Over the last five hundred years printed maps have recorded where man has been and detailed where one might go.  Published in atlases, travel books or as wall decoration, maps of all areas reflect the advances of western knowledge of new-found lands, key moments in international history, and changes in their production techniques and illustrative styles.

Jonathan Potter’s gallery, in the heart of the Georgian splendour of Bath, houses one of the world’s finest selections of original antique maps.  Printed from the time of Columbus and Magellan, rare sixteenth century woodblock maps show the earliest representations of the shape of the New World while, in contrast, nineteenth century lithographed maps reflect, in great detail, the advancement of the railways and the progress of industrialisation.   
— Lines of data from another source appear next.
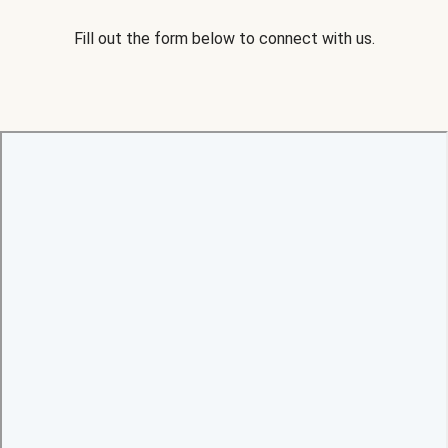
Fill out the form below to connect with us.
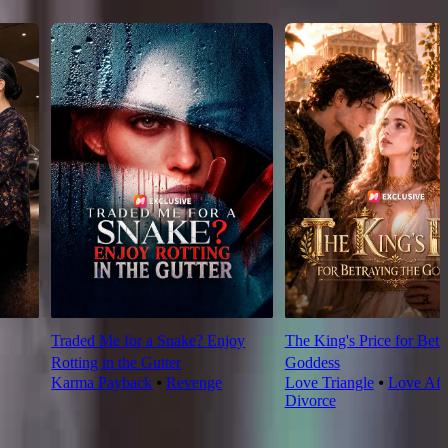
Traded Me for a Snake? Enjoy
The King's Price for Betr
Rotting in the Gutter
Goddess
Karma Payback
⦁
Revenge
Love Triangle
⦁
Love Aft
Divorce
Between these times maps were printed, mainly from engraved copperplates, and incorporate the period known as “The Golden Age of Cartography” when Dutch mapmakers dominated the market with finely designed, detailed maps of all parts of Britain, Europe and the known world.  The seventeenth century saw the development of great trading empires while the eighteenth saw British and French Imperial ambitions, the world-defining voyages of Cook and others, all recorded in cartographic form.

In addition to the historical importance of many antique maps their most immediate appeal lies in their method of presentation.  From the earliest days maps were seen as much more than records of where places are, and maps are appreciated now for their decorative vignette and bordering illustrations, the often numerous annotated comments and their elegant flourishes and embellishments.  For many Europeans these illustrations, of native figures, foreign towns and dwellings, and indigenous animals, birds and plants, not to mention monsters and extraordinary creatures, would be the first such images of these new lands they would see.